The word “pleonexia” is an old Greek word that means “a desire to have more than one’s share.” It appears that pleonexia is inherent in the human creature. Pleonexia is a two-headed beast. The first head is called self-interest; the second head is called unification. Self-interest represents selfishness, arrogance, deliberate unfairness, and disregard for others. On the other head, unification, it represents the need to survive, create, be secure, and experience achievement. Fairness is a balancing act between the two heads. When a person ceases to be concerned about unification, that is, a concern that there is unity and fairness among all parties, fairness must force the person to rebalance their pleonexia.

Given the definition laid out in the last paragraph, self-interest is a symptom of the state of affairs in the United States today. The word “United” no longer applies to the Union. An outspoken advocate of this idea is Joseph Stigler, who takes to task the one percent of the population that has more than its share and has no interest in unification. Stigler published a synopsis of his book ‘The Price of Inequality’ in the May 2012 edition of Vanity Fair. Visit the following website:

http://www.vanityfair.com/politics/2012/05/joseph-stiglitz-the-price-on-inequality

Please read the article because it presents material quite relevant to this post.

How can fairness force a retreat from self-interest to a balance of self-interest in behalf of unity? Stigler suggests that sustained self-interest leads to economic failure. In this scenario everyone loses. Stigler suggests redistribution of excess through taxation. Increasing taxes certainly gives clout to fairness. Mentioning taxes obviously involves the government as a major factor for maintaining fairness. The plight of the citizen dealing with all the governments in the United States has been a lament of other posts and will not be pursued. One need only say the Government is not interested in fairness.

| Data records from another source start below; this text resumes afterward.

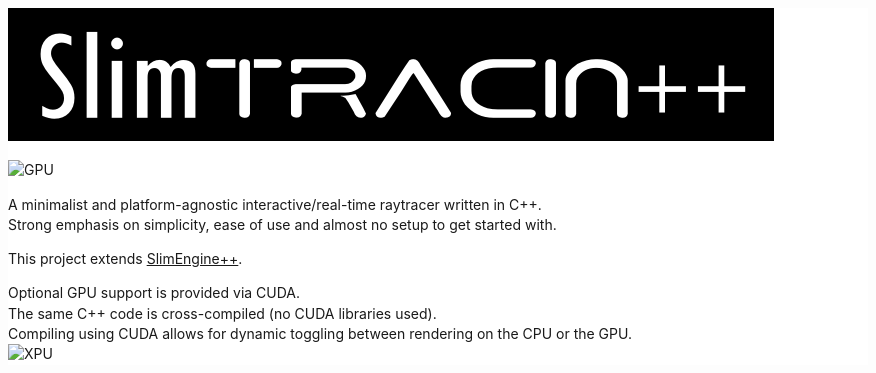 <img src="SlimTracinCpp_logo.png" alt="SlimTracinCPP_logo"><br>

<img src="src/examples/GPU.gif" alt="GPU"><br>

A minimalist and platform-agnostic interactive/real-time raytracer written in C++.<br>
Strong emphasis on simplicity, ease of use and almost no setup to get started with.<br>  

This project extends [SlimEngine++](https://github.com/HardCoreCodin/SlimEngineCpp).

Optional GPU support is provided via CUDA.<br>
The same C++ code is cross-compiled (no CUDA libraries used).<br>
Compiling using CUDA allows for dynamic toggling between rendering on the CPU or the GPU.<br>
<img src="src/examples/XPU.gif" alt="XPU">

It is sensible that a democratic government plays the role of arbiter in many areas of the economy. The government must look after the supply-demand (GDP) relationship; the government must look after the affect of international economics; the government must balance the wealth of the nation to the benefit of all citizens. It is a fact that fairness has no force to balance the economy without the cooperation of government. Efforts of charitable nonprofit organizations to adjust fairness will never be robust enough to change the self-interest culture.

However, the government can only do so much. Like Hollywood movies, the government reflects culture. The citizenry – all the citizenry including the one percent – must have a culture that is empathetic about the commonality not only of all people but all things. Lacking this empathy, as the United States culture does today, fairness has no substance. Fairness is more than tweaking economic regulations. The government needs a citizenry that has spirituality. Without spirituality, it is difficult to care about education, global warming, those that are in financial need, equal rights under law, and it is impossible to have a sense of unity as a nation.

The American citizen, rich and poor, is too sophisticated to simply be greedy or simply be unmotivated. There must be a balance between the two heads – one does not work without the other. Pleonexia must be balanced.